If you're so overwhelmed you can't focus on anything but the emotion, your brain stops processing, or you can't use "complicated skills," that's a skills breakdown point—switch to crisis survival skills first.

Step-by-step: Ride the Wave (the core practice)

Step 0: Set yourself up (10 seconds)

  • Pick a time container: "I'm practicing for 60–90 seconds."
  • Choose an anchor: breath, feet on floor, hands on thighs, a visual point in the room.
  • Optional: say quietly, "This is a feeling.
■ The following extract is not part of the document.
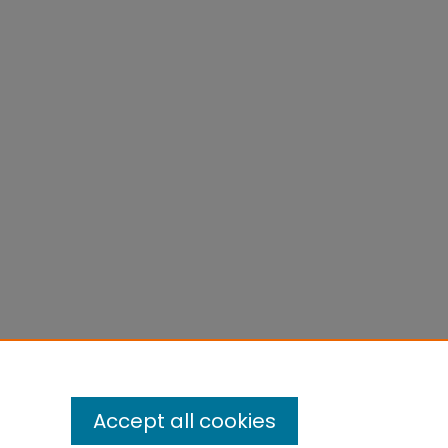
Accept all cookies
Feelings rise and fall."

Step 1: Observe the emotion (name it)

DBT starts with stepping back and noticing.

Try:

  • "I'm noticing anger."
  • "I'm noticing shame."
  • "I'm noticing grief."
  • If naming is hard: "I'm noticing something intense."
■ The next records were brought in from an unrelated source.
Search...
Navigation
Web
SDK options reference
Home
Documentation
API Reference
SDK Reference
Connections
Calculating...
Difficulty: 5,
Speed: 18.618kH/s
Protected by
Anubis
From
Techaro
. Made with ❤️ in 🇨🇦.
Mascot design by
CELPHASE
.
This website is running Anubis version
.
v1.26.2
Neurodivergent-friendly option:

if naming emotions is hard (alexithymia/interoception stuff), label the channel instead:

  • "Fast thoughts."
  • "Hot face."
  • "Pressure in chest."
  • "Urgency to fix/escape."

Step 2: Wave metaphor (stop arguing with the water)
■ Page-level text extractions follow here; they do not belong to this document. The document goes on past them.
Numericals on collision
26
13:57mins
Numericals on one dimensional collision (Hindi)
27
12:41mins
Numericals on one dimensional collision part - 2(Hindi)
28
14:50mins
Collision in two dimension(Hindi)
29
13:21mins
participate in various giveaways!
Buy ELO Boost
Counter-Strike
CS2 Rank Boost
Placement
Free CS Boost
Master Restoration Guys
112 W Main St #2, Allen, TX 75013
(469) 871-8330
DBT suggests experiencing the emotion as a wave, coming and going—then imagining surfing it.

That means:

  • You don't have to like the wave.
  • You don't have to solve the wave.
  • You just stay on the board.

Use a phrase like:

  • "Here it comes… here it is… it will shift."

Step 3: Drop the 5 common "hooks"

This is the heart of "letting go of suffering." While you surf:

  • Don't block or suppress it.
  • Don't try to push it away.
  • Don't try to keep it around / hold on to it.
  • Don't amplify it (don't add extra fuel).

Quick check: ask, "Am I adding a second arrow?"

Examples of "second arrows":

  • "I shouldn't feel this."
  • "This proves I'm broken."
  • "I'll feel like this forever."

Step 4: Mindfulness of body sensations (optional, and adjustable)

DBT suggests noticing where the emotion shows up in the body and experiencing sensations fully, while observing how long until it goes down.

If body awareness is accessible:

  • Scan: jaw, throat, chest, belly, hands, shoulders.
  • Describe sensations like a scientist: "tight," "buzzing," "heavy," "electric," "numb."

If body awareness is not accessible or is triggering:

  • Use external anchors instead: hold an ice cube, notice fabric texture, look for 5 objects with straight lines, listen for 3 separate sounds.
  • Or do "body-lite": only notice one safe area (feet in socks, hands on blanket).

Step 5: Remember: you are not your emotion

DBT is explicit: you don't have to act on the emotion, and it helps to remember times you've felt different.

Try:

  • "This is part of me, not all of me."
  • "I can feel this without obeying it."
  • "I have felt other things before, and I will again."

Step 6: Practice "loving" the emotion (meaning: respect + no judgment)

DBT frames this as respecting the emotion and not judging it—practicing willingness and radically accepting the emotion as present.

Gentle phrases:

  • "Of course I feel this, given what I've lived."
  • "This is a nervous system doing its job."
  • "I don't approve of what happened, but I can allow the feeling to exist."

A super-short version (30 seconds)

  1. Name: "I'm noticing ___."
  2. Wave: "This will rise and fall."
  3. Unhook: "No pushing away, no amplifying."
  4. Choose: "I won't act for 30 seconds."

Troubleshooting (common blocks)

"It gets bigger when I notice it."

That's normal at first. You're turning toward what you used to avoid. Keep the time container tiny (30–60 seconds). If arousal spikes into overwhelm, pivot to crisis skills.

"I can't find the emotion in my body."

Also normal—especially with interoception differences. Use external anchors and label thoughts/urges instead. You're still doing the skill.

"I keep replaying the story."

Treat the story like a thought channel, not the emotion.
Try: "Replaying is here." Then return to sensation/anchor.

"I'm judging myself for having this feeling."

Add a dialectic reminder: acceptance is not approval. You can accept what's happening inside you without approving of what caused it. (This is a core DBT move.)

Practice ideas (start small)

Pick one "low-stakes" situation and practice for 60 seconds:

  • Mild irritation (slow line, tech issue)
  • Disappointment (plans changed)
  • Anxiety (sending a message)

The goal is repetition, not perfection.